By Cromwell Schubarth

It's getting harder to start a business, but some entrepreneurs are finding success despite the slowing economy.

That's the message expected to come out this morning during Sen. John F. Kerry's first field hearing as chairman of the Senate Small Business and Entrepreneurship Committee.

Entrepreneurial experts and the founders of local technology companies will testify in two panels at the Massachusetts Institute of Technology, in Cambridge.

"There are a lot of people with good technology ideas who are looking for a hand in how to get started," said one of the scheduled speakers, Jill Card, president and founder of Ibex Process Technology, a nine-employee Lowell maker of artificial intelligence control software.

"I'm optimistic, but the well has never been so dry for start-up funding as it is right now," she said Friday.

Also scheduled to speak are Rock Steven Gnatovich, president of Spotfire Inc. in Somerville; Patrick Von Bargen, executive director of the National Commission on Entrepreneurship; Inc. magazine editor George Gendron; and John F. Hodgman, president of the Massachusetts Technology Development Corp.

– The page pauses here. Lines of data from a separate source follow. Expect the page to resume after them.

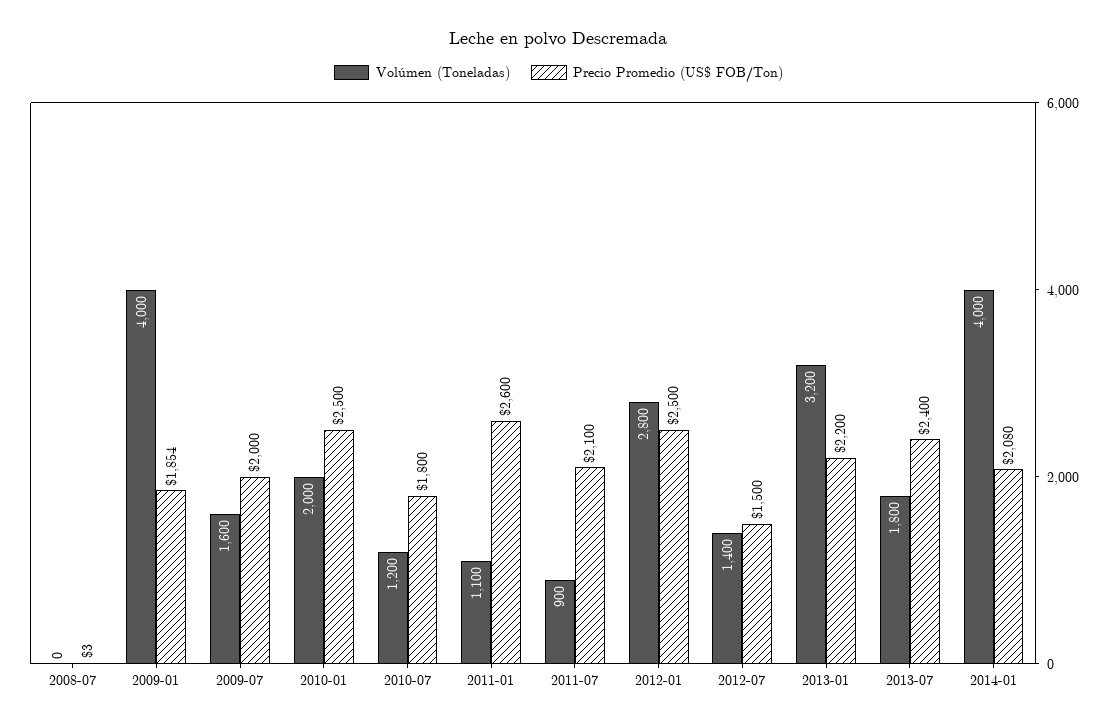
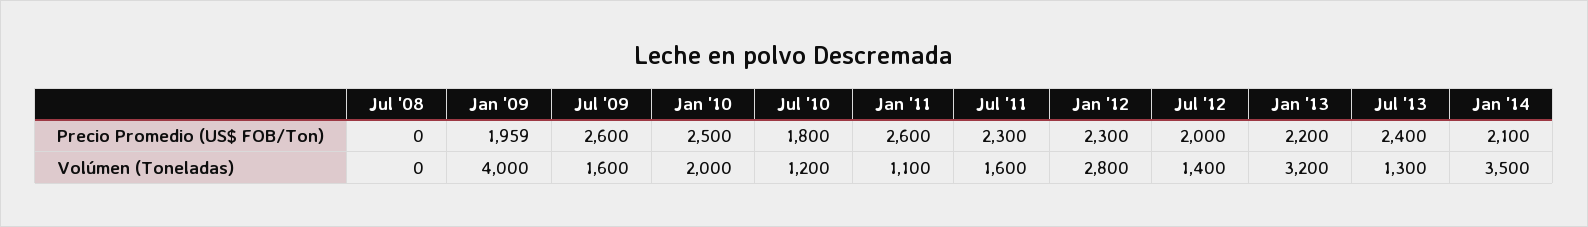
  {
    "Volúmen (Toneladas)": {
      "2008-07": 0,
      "2009-01": 4000,
      "2009-07": 1600,
      "2010-01": 2000,
      "2010-07": 1200,
      "2011-01": 1100,
-     "2011-07": 900,
+     "2011-07": 1600,
      "2012-01": 2800,
      "2012-07": 1400,
      "2013-01": 3200,
-     "2013-07": 1800,
+     "2013-07": 1300,
-     "2014-01": 4000
+     "2014-01": 3500
    },
    "Precio Promedio (US$ FOB/Ton)": {
-     "2008-07": 3,
+     "2008-07": 0,
-     "2009-01": 1854,
+     "2009-01": 1959,
-     "2009-07": 2000,
+     "2009-07": 2600,
      "2010-01": 2500,
      "2010-07": 1800,
      "2011-01": 2600,
-     "2011-07": 2100,
+     "2011-07": 2300,
-     "2012-01": 2500,
+     "2012-01": 2300,
-     "2012-07": 1500,
+     "2012-07": 2000,
      "2013-01": 2200,
      "2013-07": 2400,
-     "2014-01": 2080
+     "2014-01": 2100
    }
  }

Later in the day, Kerry will speak at Anthony's Pier 4 in Boston to an annual awards lunch for the federal minority business development agency of the Department of Commerce.

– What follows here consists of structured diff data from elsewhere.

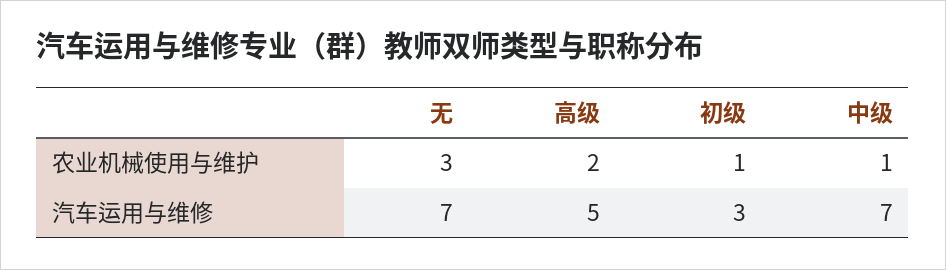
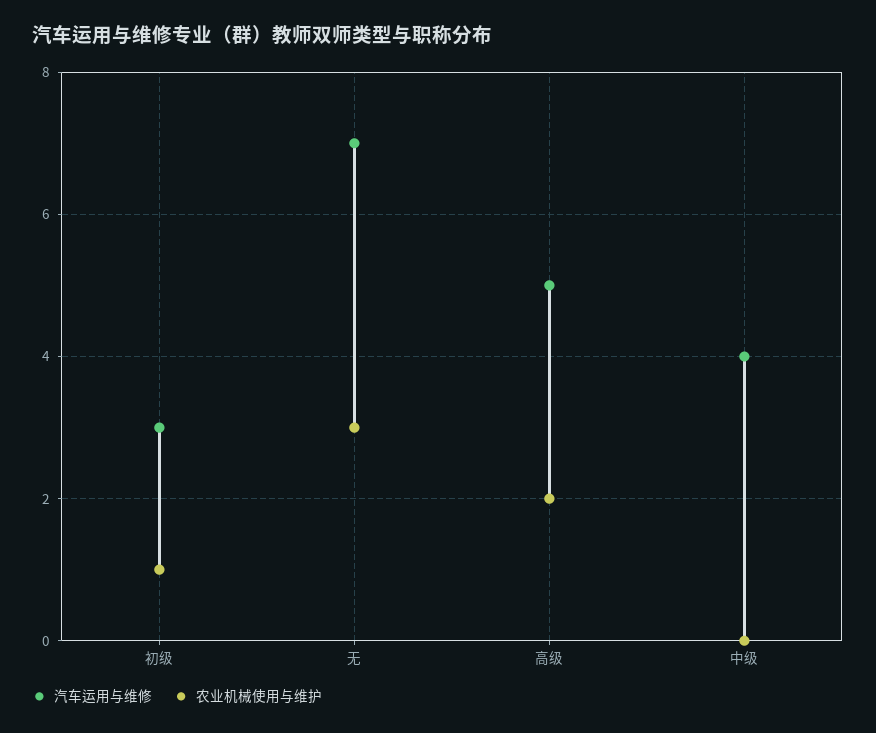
  {
    "农业机械使用与维护": {
      "无": 3,
      "高级": 2,
      "初级": 1,
-     "中级": 1
+     "中级": 0
    },
    "汽车运用与维修": {
      "无": 7,
      "高级": 5,
      "初级": 3,
-     "中级": 7
+     "中级": 4
    }
  }

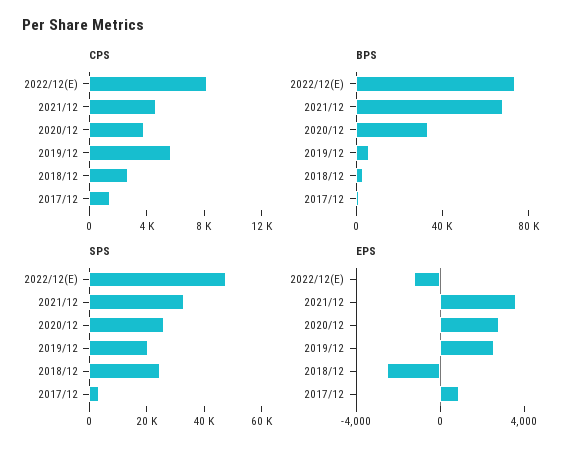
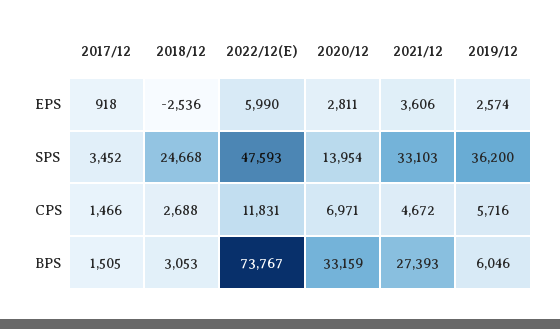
  {
    "CPS": {
-     "2022/12(E)": 8000,
+     "2022/12(E)": 11831,
      "2021/12": 4672,
-     "2020/12": 4000,
+     "2020/12": 6971,
      "2019/12": 5716,
      "2018/12": 2688,
      "2017/12": 1466
    },
    "BPS": {
      "2022/12(E)": 73767,
-     "2021/12": 70000,
+     "2021/12": 27393,
      "2020/12": 33159,
      "2019/12": 6046,
      "2018/12": 3053,
      "2017/12": 1505
    },
    "SPS": {
      "2022/12(E)": 47593,
      "2021/12": 33103,
-     "2020/12": 25000,
+     "2020/12": 13954,
-     "2019/12": 20000,
+     "2019/12": 36200,
      "2018/12": 24668,
      "2017/12": 3452
    },
    "EPS": {
-     "2022/12(E)": -1000,
+     "2022/12(E)": 5990,
      "2021/12": 3606,
      "2020/12": 2811,
      "2019/12": 2574,
      "2018/12": -2536,
      "2017/12": 918
    }
  }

Being honored as New England's minority contractor of the year is Frank Thomas, of Boston's Thomas Construction Co.; as Federal prime contractor of the year, Foster-Wheeler Environmental Corp., of Boston; and the Brockton 21st Century Economic Development Corp. for its neighborhood work.

Also getting special awards at the lunch will be Gail Snowden, an executive vice president at FleetBoston; Kevin Cohee, chairman and chief executive of the Boston Bank of Commerce; Fletcher H. Wiley, president of PRWT Services; the Rev. Charles Stith, former ambassador to Tanzania; John B. Cruz Construction Co. Inc.; and a posthumous award will be made to the late U.S. Rep. Joseph Moakley.